*To do*
Nothing after the line with "pH | Not Applicable |" belongs in the copy; extract the lines below from the top through that line, pictures left out.

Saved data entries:

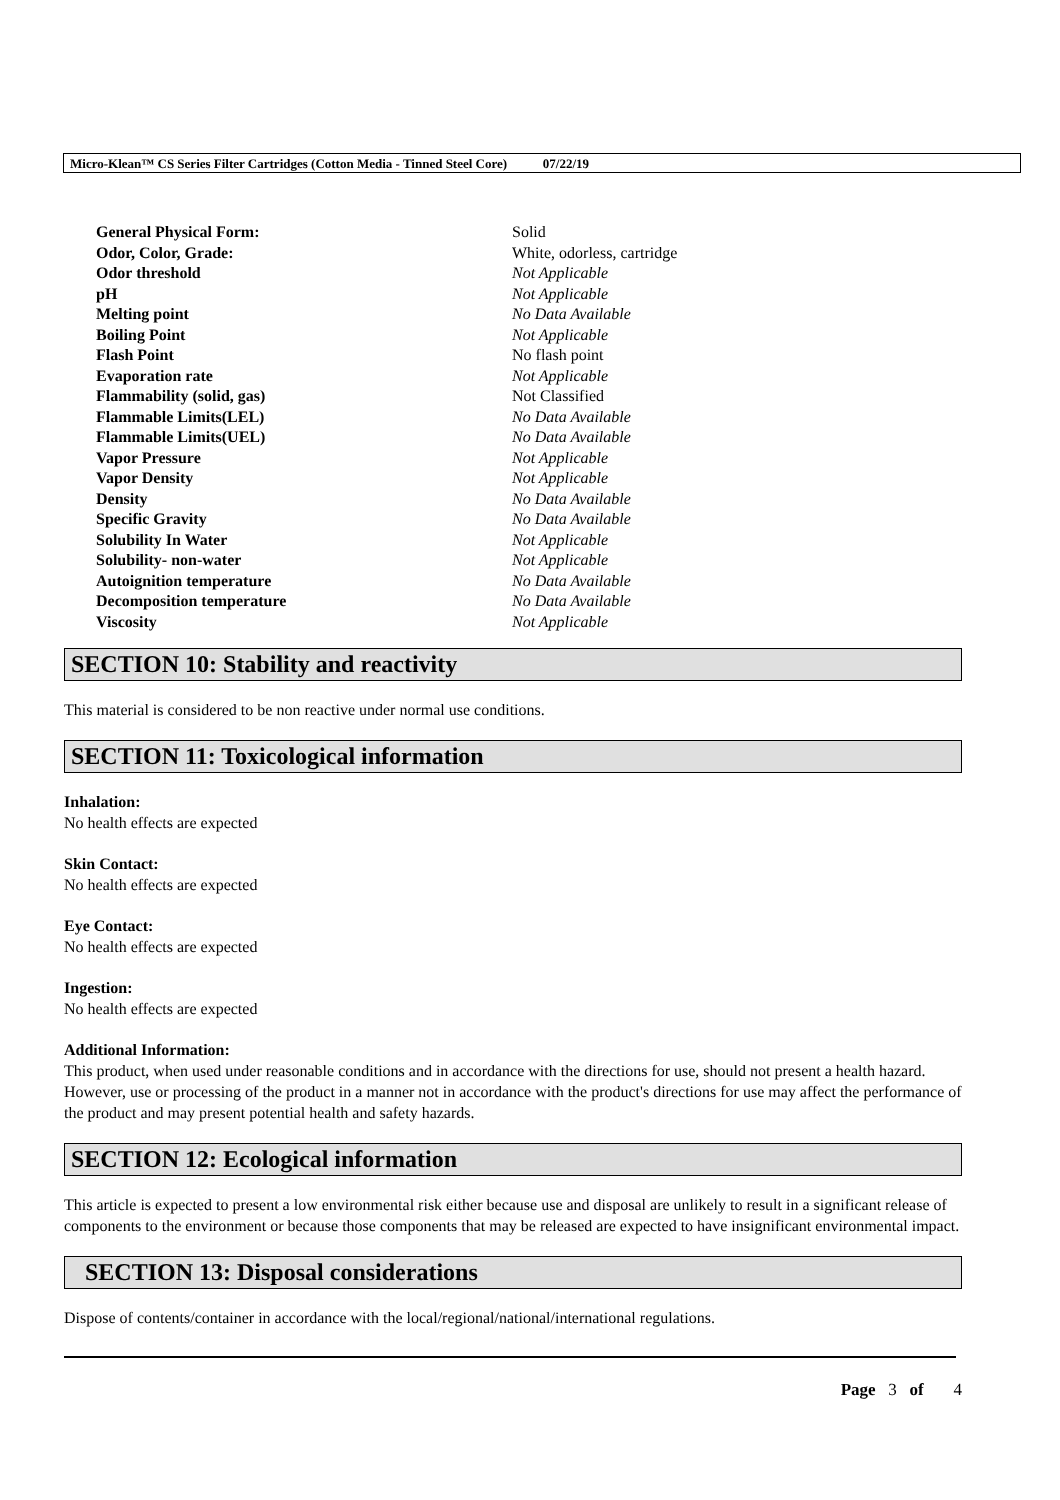Micro-Klean™ CS Series Filter Cartridges (Cotton Media - Tinned Steel Core) 07/22/19
| General Physical Form: | Solid |
| Odor, Color, Grade: | White, odorless, cartridge |
| Odor threshold | Not Applicable |
| pH | Not Applicable |
| Melting point | No Data Available |
| Boiling Point | Not Applicable |
| Flash Point | No flash point |
| Evaporation rate | Not Applicable |
| Flammability (solid, gas) | Not Classified |
| Flammable Limits(LEL) | No Data Available |
| Flammable Limits(UEL) | No Data Available |
| Vapor Pressure | Not Applicable |
| Vapor Density | Not Applicable |
| Density | No Data Available |
| Specific Gravity | No Data Available |
| Solubility In Water | Not Applicable |
| Solubility- non-water | Not Applicable |
| Autoignition temperature | No Data Available |
| Decomposition temperature | No Data Available |
| Viscosity | Not Applicable |
SECTION 10: Stability and reactivity
This material is considered to be non reactive under normal use conditions.
SECTION 11: Toxicological information
Inhalation:
No health effects are expected
Skin Contact:
No health effects are expected
Eye Contact:
No health effects are expected
Ingestion:
No health effects are expected
Additional Information:
This product, when used under reasonable conditions and in accordance with the directions for use, should not present a health hazard. However, use or processing of the product in a manner not in accordance with the product's directions for use may affect the performance of the product and may present potential health and safety hazards.
SECTION 12: Ecological information
This article is expected to present a low environmental risk either because use and disposal are unlikely to result in a significant release of components to the environment or because those components that may be released are expected to have insignificant environmental impact.
SECTION 13: Disposal considerations
Dispose of contents/container in accordance with the local/regional/national/international regulations.
Page 3 of 4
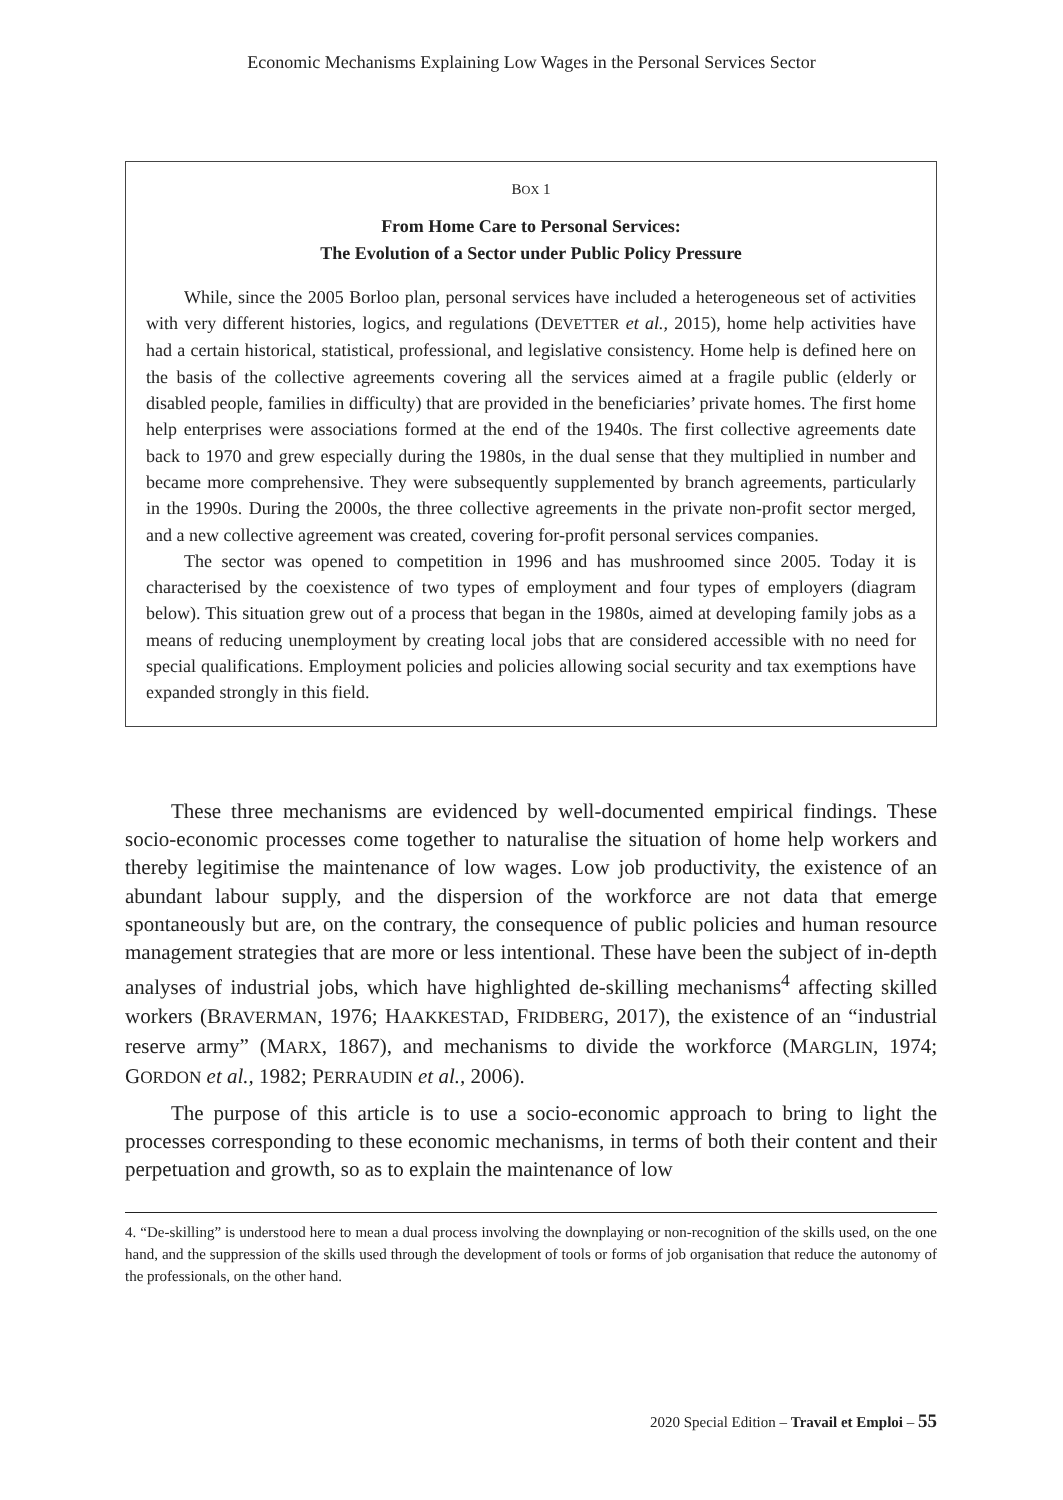Economic Mechanisms Explaining Low Wages in the Personal Services Sector
BOX 1
From Home Care to Personal Services:
The Evolution of a Sector under Public Policy Pressure
While, since the 2005 Borloo plan, personal services have included a heterogeneous set of activities with very different histories, logics, and regulations (DEVETTER et al., 2015), home help activities have had a certain historical, statistical, professional, and legislative consistency. Home help is defined here on the basis of the collective agreements covering all the services aimed at a fragile public (elderly or disabled people, families in difficulty) that are provided in the beneficiaries’ private homes. The first home help enterprises were associations formed at the end of the 1940s. The first collective agreements date back to 1970 and grew especially during the 1980s, in the dual sense that they multiplied in number and became more comprehensive. They were subsequently supplemented by branch agreements, particularly in the 1990s. During the 2000s, the three collective agreements in the private non-profit sector merged, and a new collective agreement was created, covering for-profit personal services companies.
The sector was opened to competition in 1996 and has mushroomed since 2005. Today it is characterised by the coexistence of two types of employment and four types of employers (diagram below). This situation grew out of a process that began in the 1980s, aimed at developing family jobs as a means of reducing unemployment by creating local jobs that are considered accessible with no need for special qualifications. Employment policies and policies allowing social security and tax exemptions have expanded strongly in this field.
These three mechanisms are evidenced by well-documented empirical findings. These socio-economic processes come together to naturalise the situation of home help workers and thereby legitimise the maintenance of low wages. Low job productivity, the existence of an abundant labour supply, and the dispersion of the workforce are not data that emerge spontaneously but are, on the contrary, the consequence of public policies and human resource management strategies that are more or less intentional. These have been the subject of in-depth analyses of industrial jobs, which have highlighted de-skilling mechanisms<sup>4</sup> affecting skilled workers (BRAVERMAN, 1976; HAAKKESTAD, FRIDBERG, 2017), the existence of an “industrial reserve army” (MARX, 1867), and mechanisms to divide the workforce (MARGLIN, 1974; GORDON et al., 1982; PERRAUDIN et al., 2006).
The purpose of this article is to use a socio-economic approach to bring to light the processes corresponding to these economic mechanisms, in terms of both their content and their perpetuation and growth, so as to explain the maintenance of low
4. “De-skilling” is understood here to mean a dual process involving the downplaying or non-recognition of the skills used, on the one hand, and the suppression of the skills used through the development of tools or forms of job organisation that reduce the autonomy of the professionals, on the other hand.
2020 Special Edition – Travail et Emploi – 55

*Result*
Micro-Klean™ CS Series Filter Cartridges (Cotton Media - Tinned Steel Core) 07/22/19
| General Physical Form: | Solid |
| Odor, Color, Grade: | White, odorless, cartridge |
| Odor threshold | Not Applicable |
| pH | Not Applicable |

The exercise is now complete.